When the chatter on the VHF radio confirmed the spinner porpoise had been found and the tuna were biting, inshore boats quickly became offshore boats and raced toward the day's hotspot with anglers keen to hook into tuna.
It was not unusual for those boats to run across sailfish or striped marlin casually swimming and sunning itself on the surface or perhaps leaping about which provided yet another irresistible fishing opportunity and another species against which to pit the new spinning reels.
Throughout the three days, every one accepted the challenge to use and abuse the reels. I watched one angler crank the drag down so tight on a larger reel on a mismatched rod that the rod failed, breaking at the top of the but, and the drag held! On one tuna that I hooked on a spinning reel matched to the correct rod, I applied maximum drag; after the initial run the tuna was completely overwhelmed by the Penn system!

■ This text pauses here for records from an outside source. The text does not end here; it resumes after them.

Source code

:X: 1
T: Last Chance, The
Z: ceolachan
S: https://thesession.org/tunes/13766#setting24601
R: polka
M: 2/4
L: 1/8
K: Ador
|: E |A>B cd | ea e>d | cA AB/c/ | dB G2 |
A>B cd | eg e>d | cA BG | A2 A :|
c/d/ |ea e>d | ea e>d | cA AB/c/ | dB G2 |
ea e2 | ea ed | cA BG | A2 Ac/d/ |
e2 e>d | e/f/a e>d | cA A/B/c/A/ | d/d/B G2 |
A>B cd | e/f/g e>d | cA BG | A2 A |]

Gary Caputi, Striper Online, put it as well as anyone "The new Spinfisher V line of reels from Penn is a major breakthrough in quality and price point. It offers features that are only found on reels costing for or five times as much, like a sealed drag and gear case. The drag system is as good as it gets, actually a direct copy of the system on their $900 Torque spinning reels. It's built tough and the price point for each size in the series is going to make it a hard act to follow for the competition.
This newly designed and reconfigured Fifth Generation Penn's Spinfisher V lived up to the claim that it was the "toughest spinning reel Penn ever made" . It's a spinning reel that would be welcomed in any angler's arsenal regardless of the size fish that was targeted-a far cry from the original model-which should quickly gain favor and acceptance like its ancestor, the 1963 greenie.
Aptly named, Penns Fifth Generation Spinfisher V is better than many other reels costing five times as much, or to be concise, the V is simply five times better.